2 tablespoons unsalted butter

3/4 pound sweet or hot Italian sausage, cut into chunks

3/4 pound skinless, boneless chicken breasts, cut into chunks

Kosher salt and freshly ground pepper

Kosher salt and freshly ground pepper 

1 tablespoon all-purpose flour

1 small onion, chopped

2 Italian green frying peppers, cut into 1-inch pieces

3 cloves garlic, roughly chopped

1/2 cup dry white wine

3/4 cup low-sodium chicken broth

1/4 cup roughly chopped fresh parsley

2 jarred pickled cherry peppers, chopped, plus 2 tablespoons liquid from the jar

Directions

  1. Heat 1 tablespoon butter in a large skillet over medium-high heat.

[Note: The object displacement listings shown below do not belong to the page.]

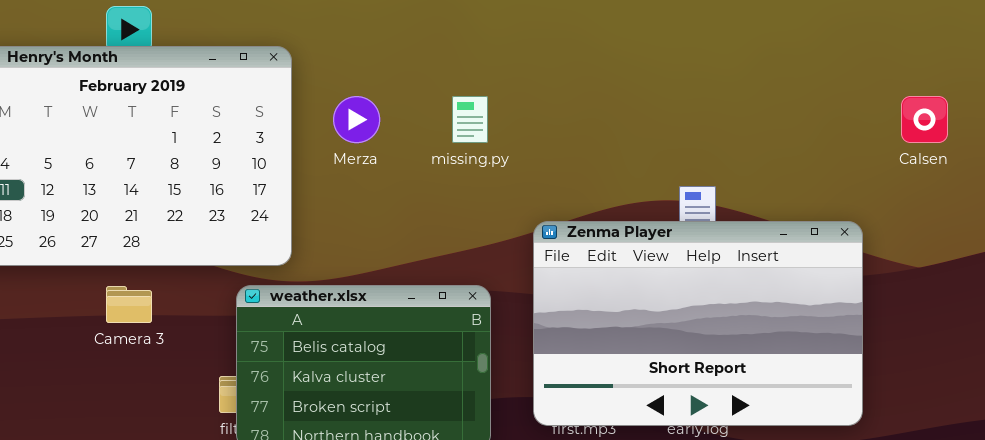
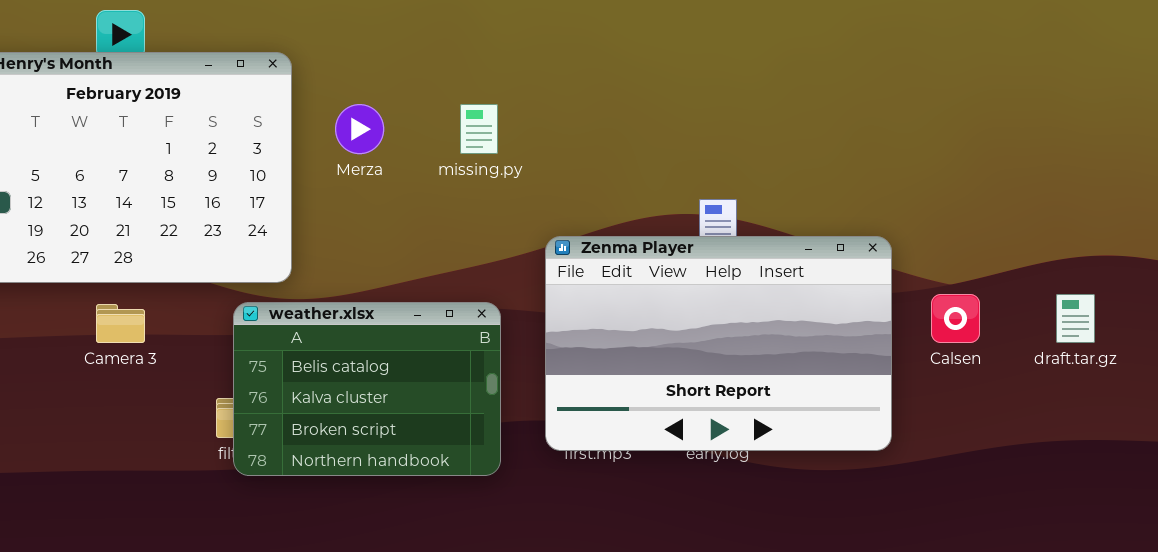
Calsen: [901,96,948,143] -> [931,294,980,343], moved

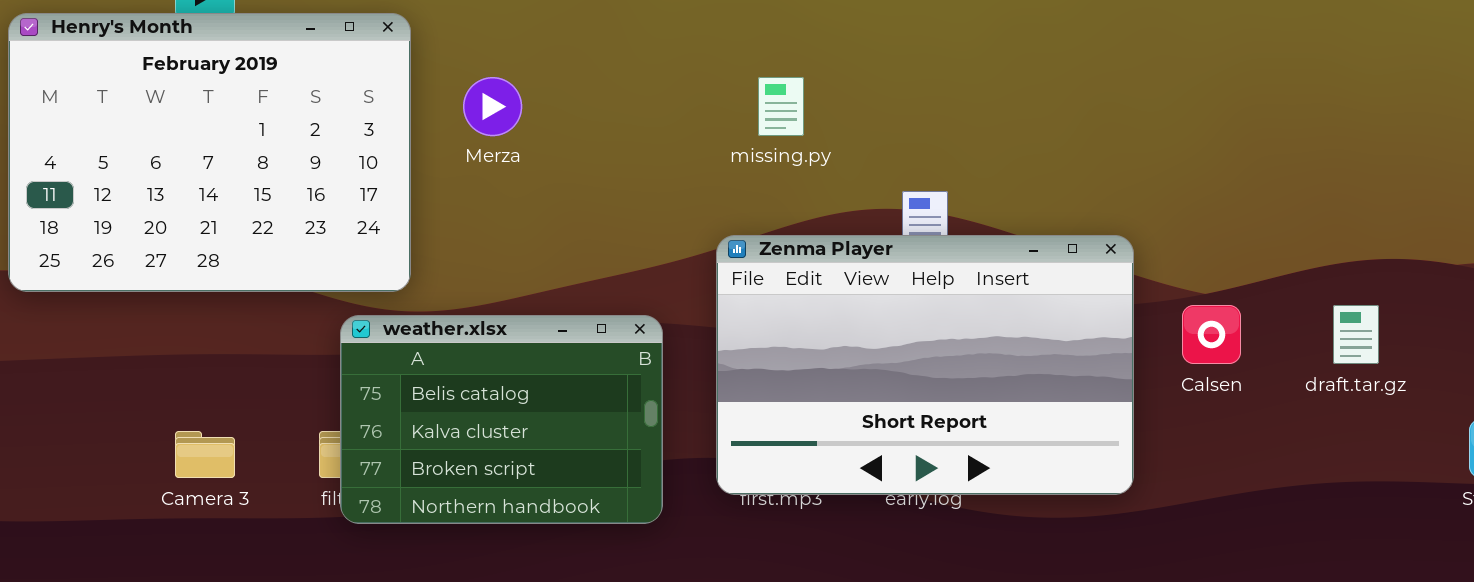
missing.py: [460,104,498,154] -> [758,77,804,136], moved
Camera 3: [96,304,145,343] -> [175,431,235,478], moved

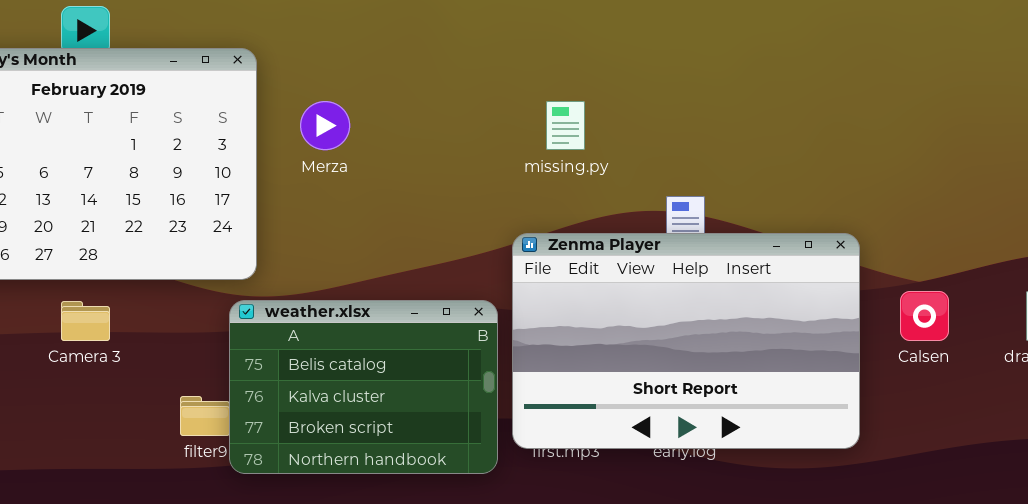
weather.xlsx: [340,315,663,524] -> [229,300,498,474], moved
Camera 3: [175,431,235,478] -> [61,301,110,341], moved

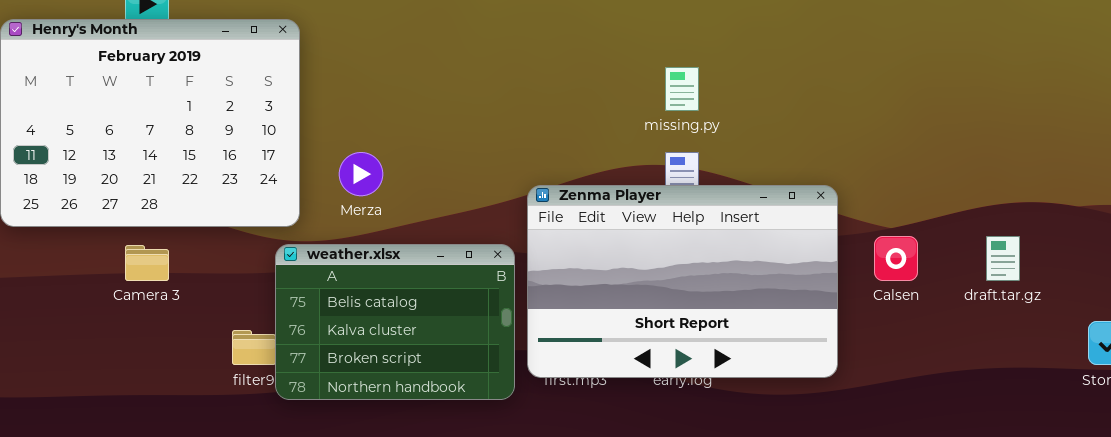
Merza: [300,101,350,150] -> [339,152,383,196], moved
missing.py: [546,101,585,150] -> [665,67,699,111], moved

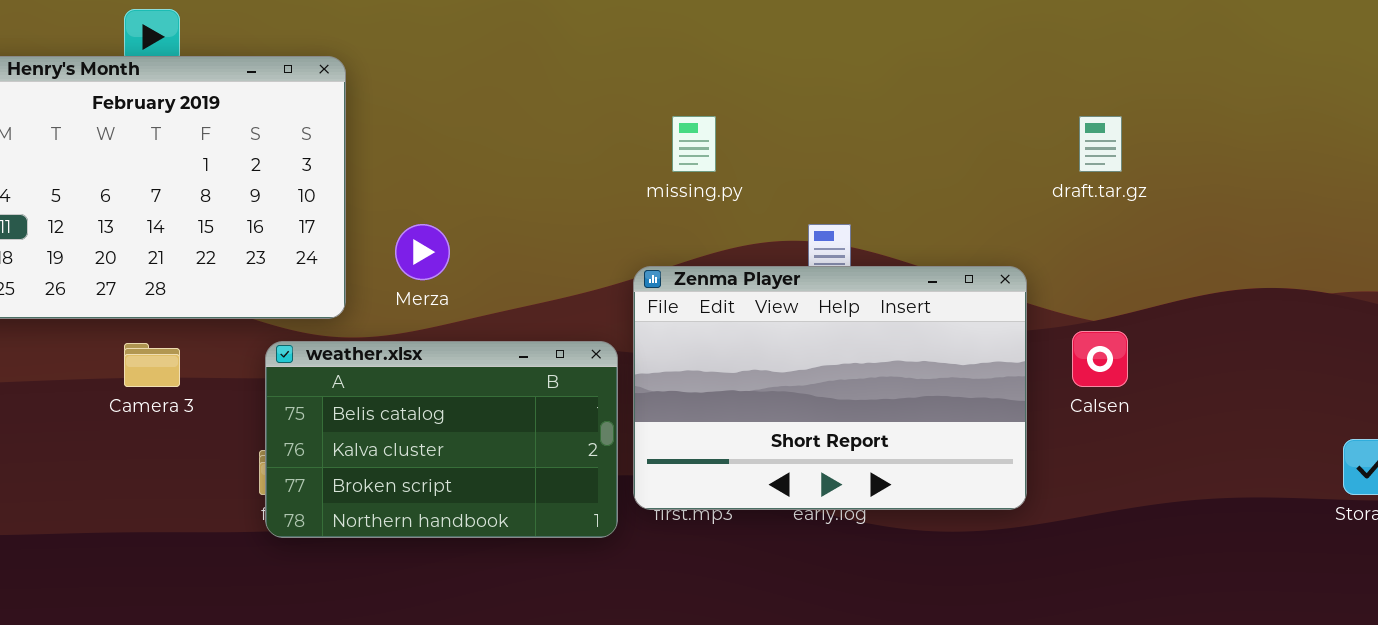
missing.py: [665,67,699,111] -> [672,116,716,172], moved
draft.tar.gz: [986,236,1020,281] -> [1079,116,1122,172], moved
weather.xlsx: [275,244,515,400] -> [265,341,618,538], resized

Cook the sausage until golden, about 2 minutes. Season the chicken with salt and pepper, then toss with the flour in a bowl; add to the skillet and cook until browned but not cooked through, about 3 minutes.
  2. Add the onion, peppers, garlic, 1/2 teaspoon salt, and pepper to taste and cook 3 minutes. Add the wine, scraping up any browned bits; bring to a boil and cook until slightly reduced, about 1 minute. Add the broth and bring to a gentle simmer. Cover and cook until the sausage and chicken are cooked through, about 5 minutes.
  3. Transfer the chicken, sausage and vegetables to a platter with a slotted spoon. Increase the heat to high and stir the parsley and cherry peppers and their liquid into the skillet; boil until reduced by one-third, 2 to 3 minutes. Remove from the heat and stir in the remaining 1 tablespoon butter. Pour the sauce over the chicken mixture.